The present invention relates to an electromagnetic clutch in which a shaft rotatable about an axis thereof is electrically connected to an input-side rotary member such as a gear which is rotatably mounted onto the shaft.
Heretofore, an electromagnetic clutch of the above type has been constructed, for example, as shown in FIG. 8, which is a cross-sectional view of the electromagnetic clutch. The electromagnetic clutch shown in FIG. 8 is generally used as a part operatively connected to a sheet feed mechanism of an image forming apparatus such as a copier. The electromagnetic clutch includes a field 51 of a blind-hole double-layered tubular structure having a tubular fitting portion 50 in the middle, a ring-like energizing coil 52 mounted on the fitting portion 50 in the field 51, and a shaft 53 inserted in the field 51 to be rotatable about an axis thereof. A rotor 55 formed with a circumferentially extending slit (through hole) 54 is fixed on the shaft 53 near the energizing coil 52.
A gear 56 is rotatably mounted onto the shaft 53 at a position opposing the energizing coil 52 with the rotor 55 interposed between the gear 56 and the energizing coil 52. The gear 56 is rotatable when a rotating force from an external device is transmitted thereto. An armature 57 is mounted on the shaft 53 opposing to the gear 56 with a plate spring 58 interposed between the armature 57 and the gear 56. Specifically, the armature 57 and the gear 56 are integrally assembled with the plate spring 58 in such a manner that the plate spring 58 is fixed to the armature 57 by swaging projections 59 which are integrally and circumferentially formed on a surface of the armature 57 with the plate spring 58 simultaneously mounted on the gear 56 by screws 60 at plural positions circumferentially.
Annular grooves 61, 62 are formed in opposite ends of the shaft 53. Fitting ring-like engaging pieces 63, 64 respectively in the annular grooves 61, 62 prevents the field 51 and the gear 56 from disengaging from the shaft 53. Note that at least the field 51, shaft 53, rotor 55, and armature 57 are made of a magnetized material such as ferrite metal.
In the above-constructed electromagnetic clutch, when the energizing coil 52 is excited, the armature 57 is magnetically attracted to the rotor 55 against a spring force of the plate spring 58, and thus, a rotation of the gear 56 is transmitted to the rotor 55 to rotate the shaft 53. On the other hand, when the energizing coil 52 is de-energized, the armature 57 springs away from the rotor 55 and returns to the original position opposing the gear 56 due to a restoration force of the plate spring 57. Thereby, the rotation of the shaft 53 is suspended.

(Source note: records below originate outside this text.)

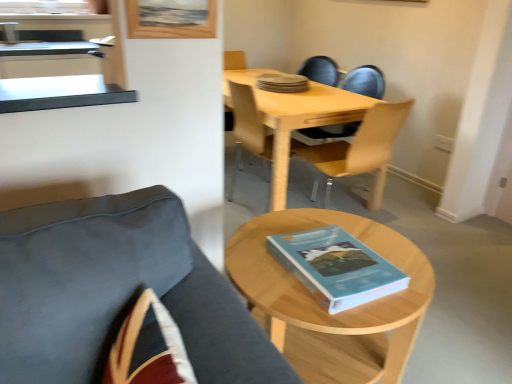
Question: Does velvet dark blue chair at lower left, placed as the first chair when sorted from front to back, have a lesser width compared to blue matte book at center, which ranks as the second book in back-to-front order?

Choices:
 (A) yes
 (B) no

Answer: (A)

Question: Considering the relative positions of velvet dark blue chair at lower left, placed as the first chair when sorted from front to back, and blue matte book at center, which ranks as the second book in back-to-front order, in the image provided, is velvet dark blue chair at lower left, placed as the first chair when sorted from front to back, in front of blue matte book at center, which ranks as the second book in back-to-front order,?

Choices:
 (A) yes
 (B) no

Answer: (A)

Question: Considering the relative positions of velvet dark blue chair at lower left, placed as the first chair when sorted from front to back, and blue matte book at center, which ranks as the second book in back-to-front order, in the image provided, is velvet dark blue chair at lower left, placed as the first chair when sorted from front to back, to the left of blue matte book at center, which ranks as the second book in back-to-front order, from the viewer's perspective?

Choices:
 (A) yes
 (B) no

Answer: (A)

Question: Considering the relative sizes of velvet dark blue chair at lower left, the 3th chair positioned from the back, and blue matte book at center, the 1th book positioned from the front, in the image provided, is velvet dark blue chair at lower left, the 3th chair positioned from the back, smaller than blue matte book at center, the 1th book positioned from the front,?

Choices:
 (A) yes
 (B) no

Answer: (B)

Question: Considering the relative sizes of velvet dark blue chair at lower left, placed as the first chair when sorted from front to back, and blue matte book at center, the 1th book positioned from the front, in the image provided, is velvet dark blue chair at lower left, placed as the first chair when sorted from front to back, shorter than blue matte book at center, the 1th book positioned from the front,?

Choices:
 (A) no
 (B) yes

Answer: (A)

Question: From a real-world perspective, is wooden picture frame at upper center above or below velvet dark blue chair at lower left, the 3th chair positioned from the back?

Choices:
 (A) below
 (B) above

Answer: (B)

Question: From the image's perspective, relative to velvet dark blue chair at lower left, placed as the first chair when sorted from front to back, is wooden picture frame at upper center above or below?

Choices:
 (A) above
 (B) below

Answer: (A)

Question: Does point (167, 23) appear closer or farther from the camera than point (266, 382)?

Choices:
 (A) farther
 (B) closer

Answer: (A)

Question: Is wooden picture frame at upper center wider or thinner than velvet dark blue chair at lower left, placed as the first chair when sorted from front to back?

Choices:
 (A) wide
 (B) thin

Answer: (B)

Question: Considering their positions, is light wood/wooden table at center located in front of or behind light wood/woodenobject at lower right?

Choices:
 (A) behind
 (B) front

Answer: (A)

Question: Is light wood/wooden table at center taller or shorter than light wood/woodenobject at lower right?

Choices:
 (A) tall
 (B) short

Answer: (A)

Question: In terms of width, does light wood/wooden table at center look wider or thinner when compared to light wood/woodenobject at lower right?

Choices:
 (A) wide
 (B) thin

Answer: (A)

Question: From a real-world perspective, is light wood/wooden table at center above or below light wood/woodenobject at lower right?

Choices:
 (A) above
 (B) below

Answer: (A)

Question: Considering the relative positions of light wood/transparent plastic chair at center, positioned as the third chair in front-to-back order, and blue matte book at center, which ranks as the second book in top-to-bottom order, in the image provided, is light wood/transparent plastic chair at center, positioned as the third chair in front-to-back order, to the left or to the right of blue matte book at center, which ranks as the second book in top-to-bottom order,?

Choices:
 (A) right
 (B) left

Answer: (B)

Question: From a real-world perspective, relative to blue matte book at center, the 1th book positioned from the front, is light wood/transparent plastic chair at center, the first chair in the back-to-front sequence, vertically above or below?

Choices:
 (A) above
 (B) below

Answer: (B)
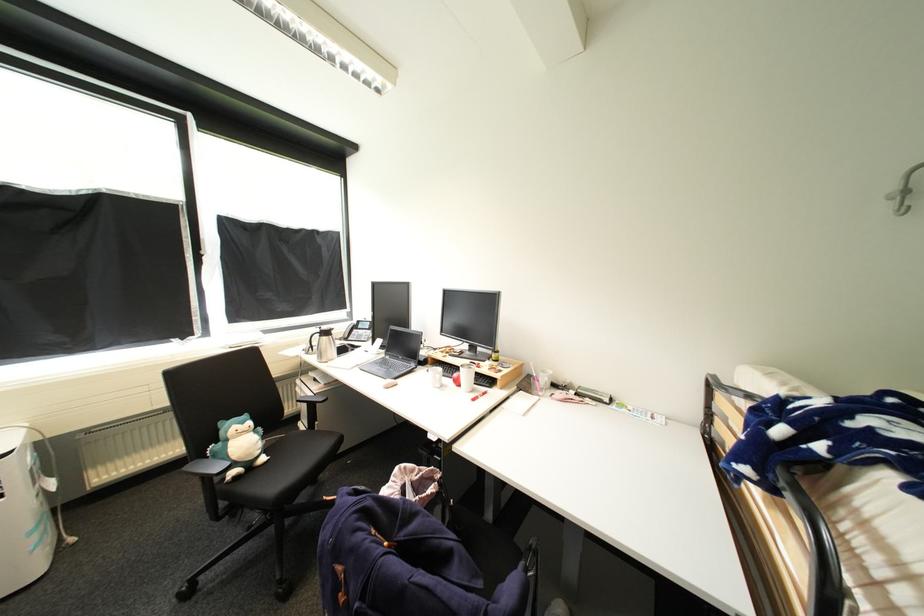
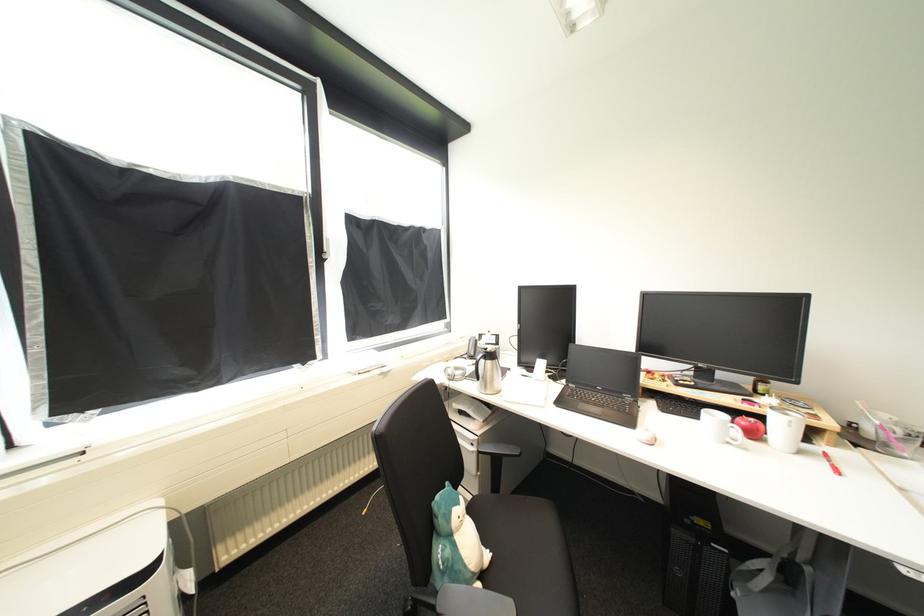
Where in the second image is the point corresponding to point 237,443 from the first image?

(464, 538)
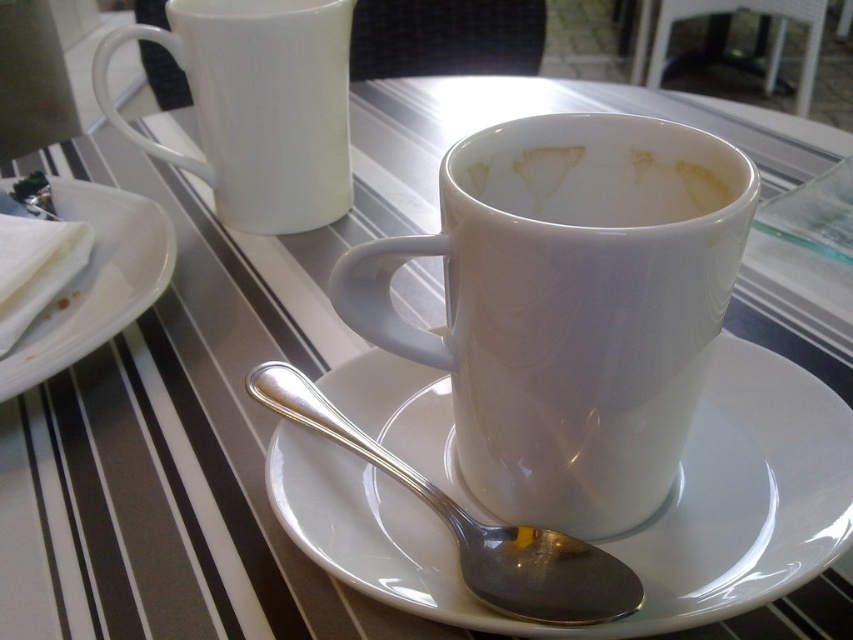
Question: Can you confirm if glossy ceramic mug at center is positioned to the right of white ceramic saucer at center?

Choices:
 (A) no
 (B) yes

Answer: (A)

Question: Does white ceramic saucer at center have a smaller size compared to white glossy mug at upper center?

Choices:
 (A) no
 (B) yes

Answer: (B)

Question: Which point is farther from the camera taking this photo?

Choices:
 (A) (811, 532)
 (B) (573, 164)

Answer: (B)

Question: Which point is farther to the camera?

Choices:
 (A) white paper napkin at left
 (B) white glossy cup at center
 (C) glossy ceramic mug at center

Answer: (A)

Question: Among these points, which one is farthest from the camera?

Choices:
 (A) (727, 164)
 (B) (120, 192)
 (C) (427, 593)

Answer: (B)

Question: Does white ceramic saucer at center appear under white paper napkin at left?

Choices:
 (A) no
 (B) yes

Answer: (B)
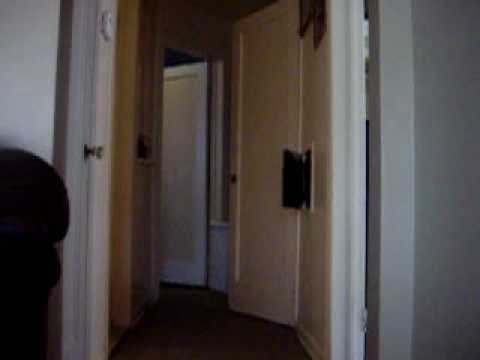
Find the location of a particular element. floor is located at coordinates (192, 334).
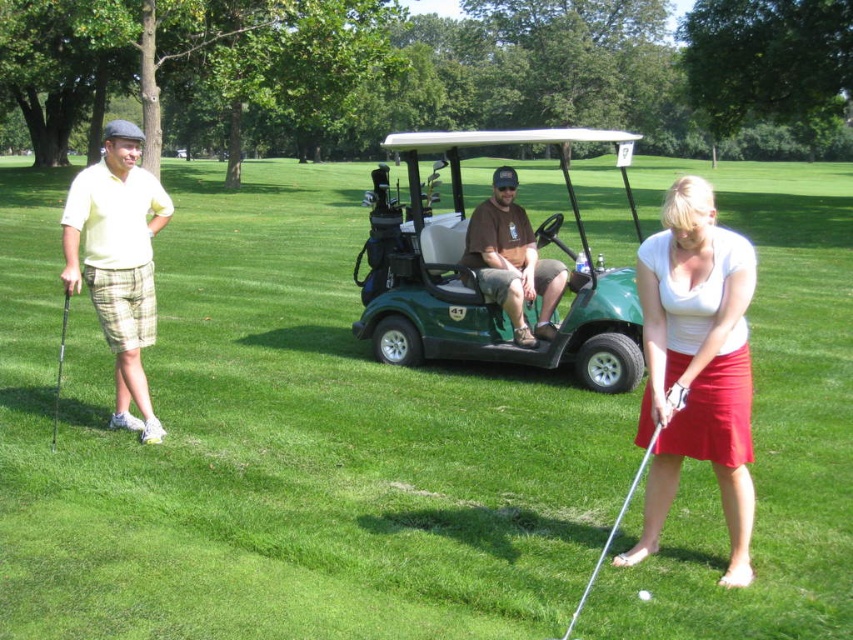
In the scene shown: Who is higher up, green matte golf cart at center or light yellow cotton polo shirt at left?

green matte golf cart at center

Is point (402, 266) farther from camera compared to point (151, 225)?

Yes, point (402, 266) is behind point (151, 225).

The image size is (853, 640). What do you see at coordinates (479, 275) in the screenshot?
I see `green matte golf cart at center` at bounding box center [479, 275].

Image resolution: width=853 pixels, height=640 pixels. What are the coordinates of `green matte golf cart at center` in the screenshot? It's located at (479, 275).

Does white matte skirt at lower right have a lesser width compared to metallic silver golf club at left?

Yes, white matte skirt at lower right is thinner than metallic silver golf club at left.

Is point (735, 234) positioned in front of point (62, 352)?

Yes, point (735, 234) is closer to viewer.

Between point (729, 289) and point (64, 305), which one is positioned in front?

Positioned in front is point (729, 289).

Where is `white matte skirt at lower right`? white matte skirt at lower right is located at coordinates (695, 365).

Describe the element at coordinates (695, 365) in the screenshot. I see `white matte skirt at lower right` at that location.

Can you confirm if white matte skirt at lower right is positioned to the right of white matte golf ball at center?

Correct, you'll find white matte skirt at lower right to the right of white matte golf ball at center.

Who is more forward, (733,262) or (647,598)?

Positioned in front is point (733,262).

Find the location of a particular element. white matte skirt at lower right is located at coordinates (695, 365).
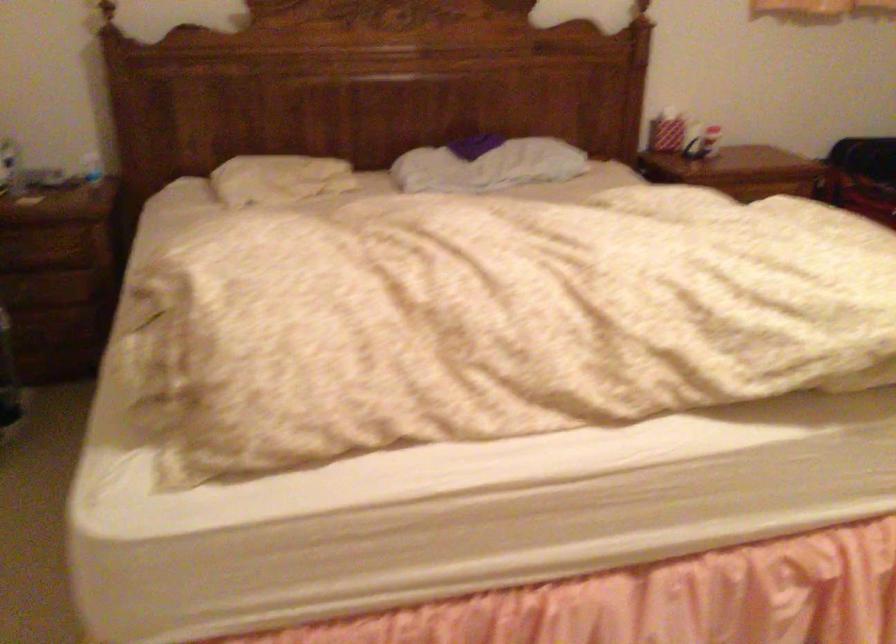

In the electromagnetic clutch shown in FIG. 8, assembling operations such as tightly fixing the plate spring 58 onto the armature 57 by swaging or the like and fixing the plate spring 58 on the gear 56 with screws are required, which makes the assembling operation complex and may result in raising the production cost of the electromagnetic clutch with a difficulty in reducing the size of the plate spring 58. Further, it is highly likely that variation of a swaging force and a fixing force may occur at the swaging and fixing operation, which may resultantly vary the resilient performance of the plate spring 58. In view of the above possibility, swaging/fixing operation should be carried out with caution, which may deteriorate the assembling efficiency.
Another arrangement of the electromagnetic clutch has been proposed (for example, in Japanese Examined Utility Model Publication No. 7-24666) as shown in FIGS. 9A and 9B. FIG. 9A is a partially sectional view illustrating a state that an armature is mounted on a gear, and FIG. 9B is a plan view of a spring used in this electromagnetic clutch.
As shown in FIG. 9A, the electromagnetic clutch is constructed in such a manner that an armature 57' is mounted on a gear 56' together with a ring-like spring 58' formed with a through hole 582' in the center thereof. As shown in FIG. 9B, the ring-like spring 58' is formed with radially inwardly protruding projections 581' along an inner circumference thereof at a certain interval. Each projection 581' is formed with a bent portion 583' at a lead end thereof. Placing the armature 57' along a fitting groove 562' formed in a circumference of the gear 56' near a through hole 561' of the gear 56' and press-fitting the armature 57' into the fitting groove 562' resiliently holds the armature 57' in the gear 56'.
The electromagnetic clutch shown in FIGS. 9A and 9B (namely, the latter arrangement) can omit the swaging/fixing operation which has been required in the electromagnetic clutch shown in FIG. 8 and simplify the assembling operation to some extent which may contribute to lowering the production cost of the electromagnetic clutch to some extent. The latter arrangement may also be advantageous in improving assembling efficiency because merely press-fitting the ring-like spring 58' into the fitting groove 562' accomplishes mounting of the armature 57' onto the gear 56'. However, the latter arrangement necessitates an additional step of forming the bent portion 583' at the lead end of the projection 581' after press-molding the ring-like spring 58'. Further, the latter arrangement has a difficulty in producing a small-sized spring 58' due to the existence of the radially inwardly protruding projections 581', thereby likely to raise the production cost of the electromagnetic clutch as a whole.